SELECTED PASSAGE:
· · · · · · ·
Hello,
I know this ECC vs. Non-ECC topic it is a very sensitive one here in the forum.
But I would like to understand how a scrub exactly works on ZFS to make my own judgement if ECC is really needed or not (I had a debate with a colleague some days ago, I argueg for ECC, he argued against).
Let’s assume ZFS does a scrub over all the data on a pool and at least one of the Non-ECC RAM modules has some permanently faulty bits.
My current understanding is for a scrub:
- ZFS reads a block of data (including a checksum) from the pool.
- This information is stored into RAM.
- ZFS calculates the checksum over the stored data in RAM.
- ZFS compares the newly calculated checksum with the existing one in RAM (the one read from the pool).
- If both checksums are fine, nothing to be done. Otherwise, ZFS reads the same data from another (redundant) location, copies this data into RAM, does some verification via checksum and replaces the faulty data with this redundant copy.
So, what happens if something goes wrong:
- Steps 3) and 4): If ZFS calculates a wrong checksum over correct data (because of faulty bits in RAM), it assumes the data is faulty and tries to correct it. As long as we have some redundancy, it should be fine.
· · · · · · ·
REQUIRED TASKS:
a. Answer these questions about the forum post on ZFS scrubs and ECC memory, one answer per line:
(i) Which side did the poster take in the debate with a colleague?
(ii) In the poster's steps for a scrub, where is the information read from the pool stored?
(iii) In the assumed scenario, what is wrong with at least one of the non-ECC RAM modules?
b. Continue the forum post about ZFS scrubs and ECC memory from its last sentence.

INFORMATION GIVEN:
· · · · · · ·
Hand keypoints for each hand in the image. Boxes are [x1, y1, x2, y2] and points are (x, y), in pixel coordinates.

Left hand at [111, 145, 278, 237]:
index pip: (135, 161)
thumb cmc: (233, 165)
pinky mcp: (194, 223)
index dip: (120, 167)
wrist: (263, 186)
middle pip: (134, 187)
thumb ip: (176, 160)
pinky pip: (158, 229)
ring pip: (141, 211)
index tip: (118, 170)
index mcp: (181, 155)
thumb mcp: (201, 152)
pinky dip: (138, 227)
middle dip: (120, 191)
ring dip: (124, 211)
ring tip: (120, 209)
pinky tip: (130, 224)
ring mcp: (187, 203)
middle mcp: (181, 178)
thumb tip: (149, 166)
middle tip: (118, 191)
· · · · · · ·
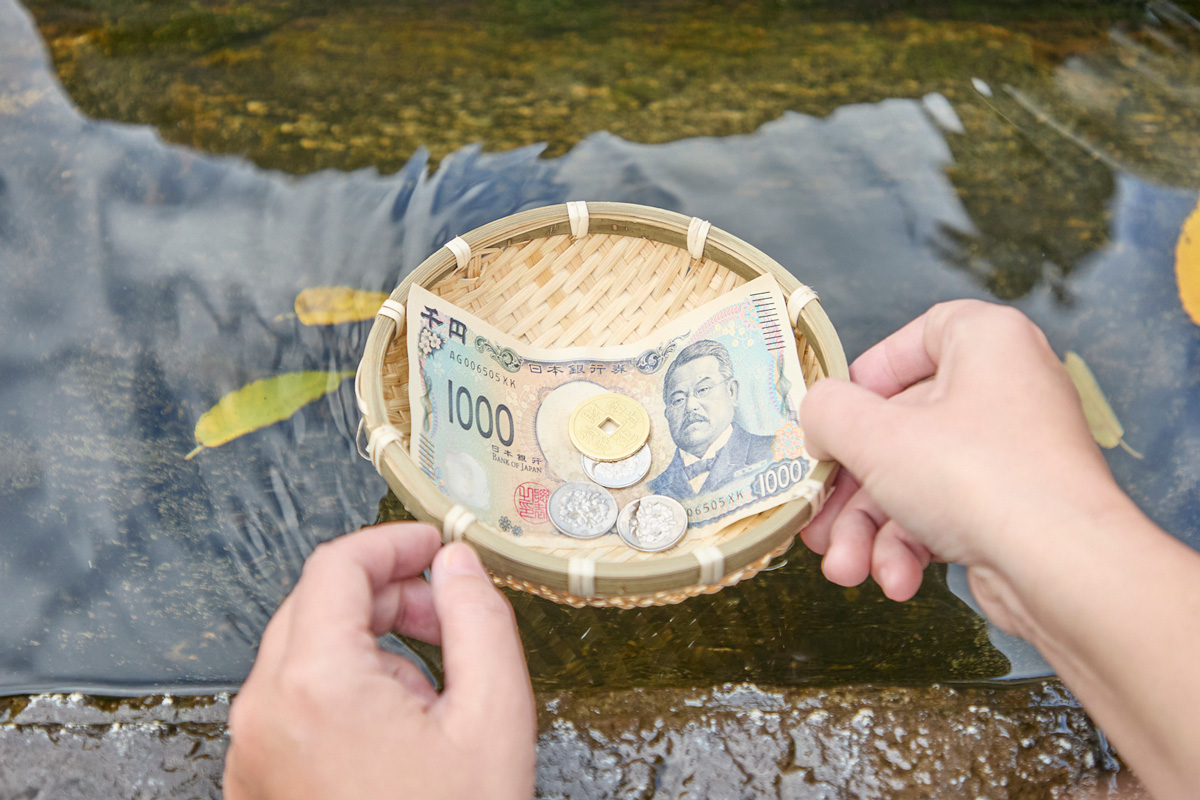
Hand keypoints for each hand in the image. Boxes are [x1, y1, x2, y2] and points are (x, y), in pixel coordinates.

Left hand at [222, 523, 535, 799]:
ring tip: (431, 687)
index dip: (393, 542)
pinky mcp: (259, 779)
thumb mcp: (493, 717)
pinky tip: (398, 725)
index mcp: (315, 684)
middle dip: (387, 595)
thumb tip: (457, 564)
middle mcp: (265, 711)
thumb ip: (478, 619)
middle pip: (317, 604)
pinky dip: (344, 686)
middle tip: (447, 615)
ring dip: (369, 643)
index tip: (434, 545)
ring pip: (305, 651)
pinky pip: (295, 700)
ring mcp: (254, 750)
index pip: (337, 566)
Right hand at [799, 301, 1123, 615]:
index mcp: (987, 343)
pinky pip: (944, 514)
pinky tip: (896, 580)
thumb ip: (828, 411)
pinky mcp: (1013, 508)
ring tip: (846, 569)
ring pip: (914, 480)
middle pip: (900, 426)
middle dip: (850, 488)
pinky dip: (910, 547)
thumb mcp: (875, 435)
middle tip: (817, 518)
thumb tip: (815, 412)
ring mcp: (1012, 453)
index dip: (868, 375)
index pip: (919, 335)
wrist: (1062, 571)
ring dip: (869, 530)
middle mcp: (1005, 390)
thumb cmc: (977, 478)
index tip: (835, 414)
· · · · · · ·
RESPONSES:
a.
(i) The poster argued for ECC.
(ii) It is stored in RAM.
(iii) It has some permanently faulty bits.

b.
- Step 5): If ZFS detects a problem in step 3) and 4) and tries to correct the data, it has to copy the redundant data into RAM, before it can repair the faulty blocks. What will happen if this copy goes wrong, because of faulty RAM bits. For my understanding it could happen that ZFS detects faulty blocks on the pool which cannot be repaired, because the redundant data is also faulty. In this case data could get lost (as ZFS thinks the data is faulty), even that the data on the drives might be fine and only the RAM has an issue.
Is this understanding correct? Please correct me if I’m wrong.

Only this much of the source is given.